## Exercise goal
Reproduce the material below word for word, leaving out the pictures.

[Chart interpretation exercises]
-- -- --
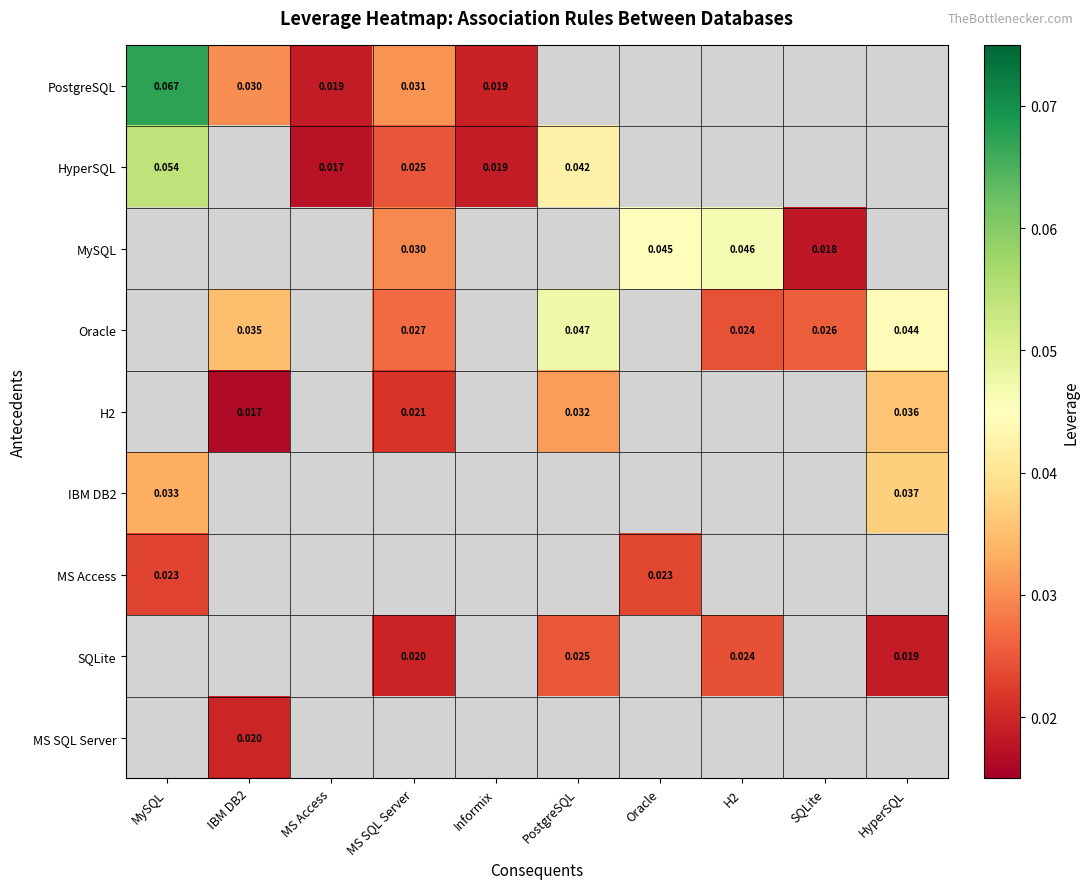

Which has a higher value, MySQL or Informix?

MySQL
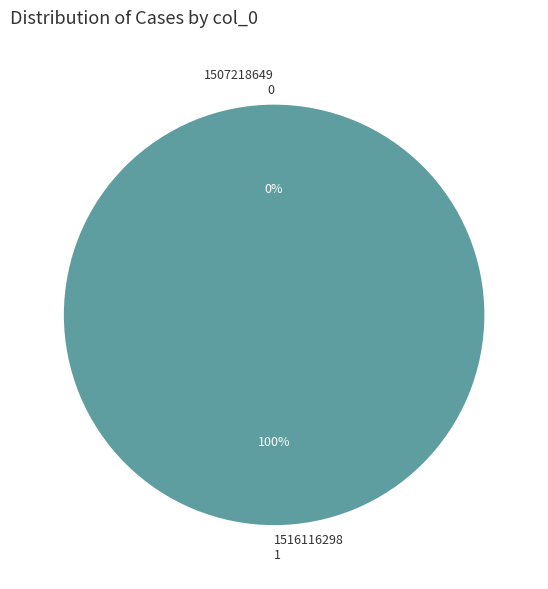

To the nearest percent, what is the combined percentage of 1507218649 and 1516116298?

100%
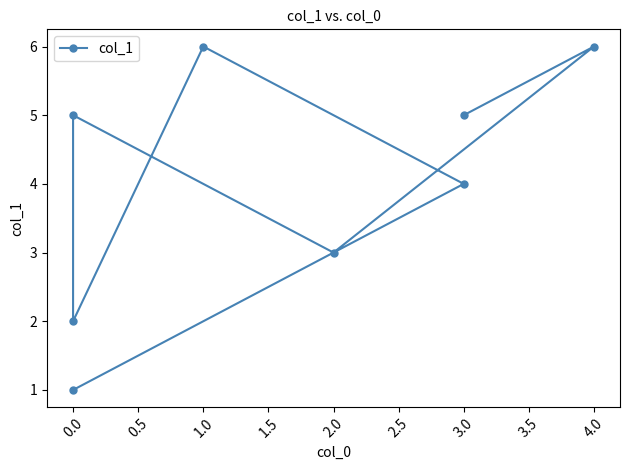

Count the number of data series in this chart.

1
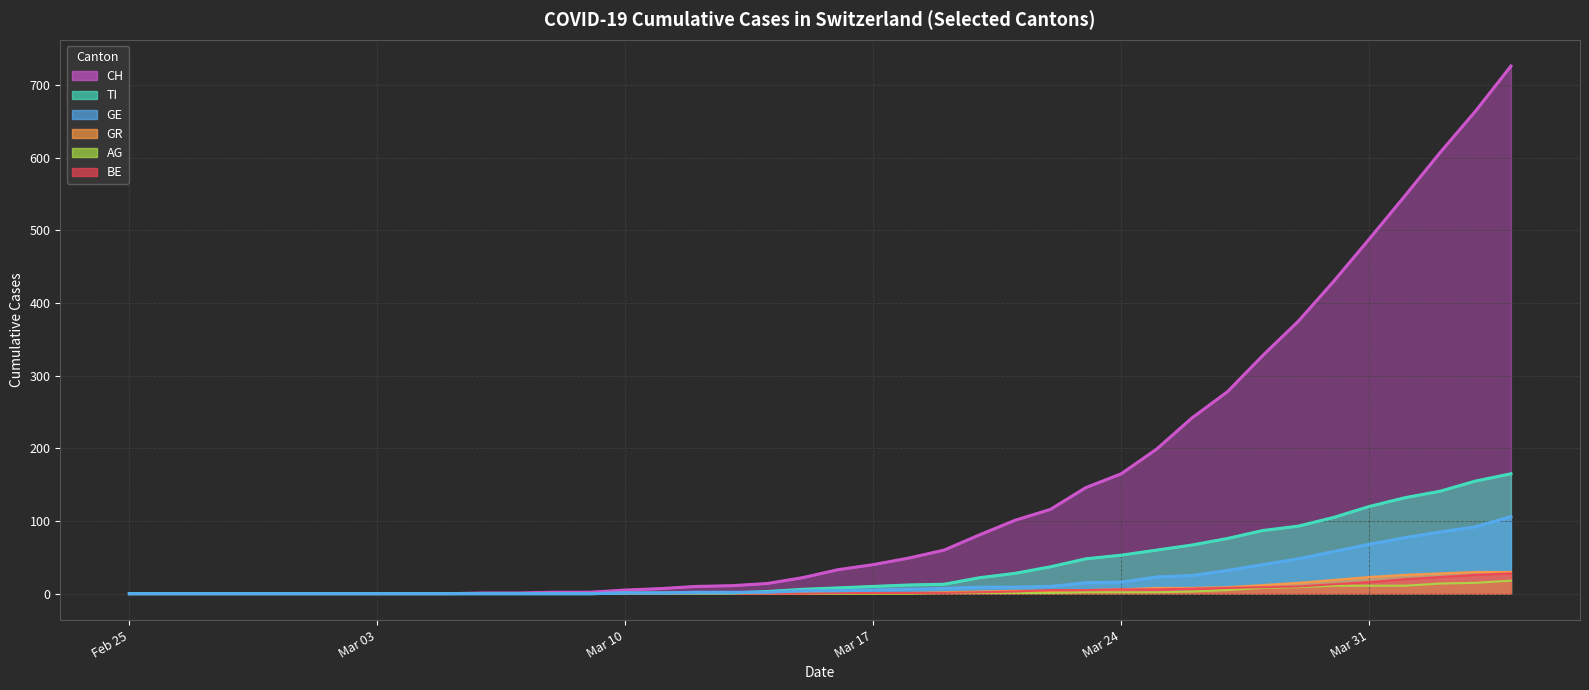

At which category is the sum across all series the highest?

2020-04-04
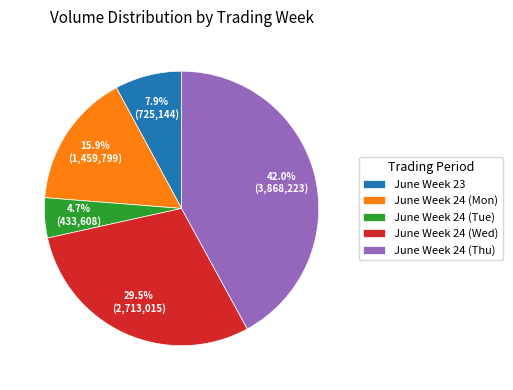

Combined, do June Week 24 (Tue) and June Week 23 account for over 50%?

No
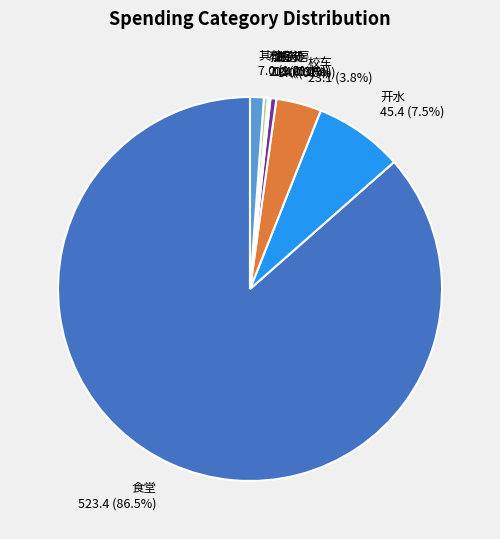

What portion of the pie excludes 教务处?

99.7%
-- -- --
## Reply
Which has a higher value, MySQL or Informix?

MySQL

To the nearest percent, what is the combined percentage of 1507218649 and 1516116298?

100%

Count the number of data series in this chart.

1

At which category is the sum across all series the highest?

2020-04-04

Combined, do June Week 24 (Tue) and June Week 23 account for over 50%?

No

What portion of the pie excludes 教务处?

99.7%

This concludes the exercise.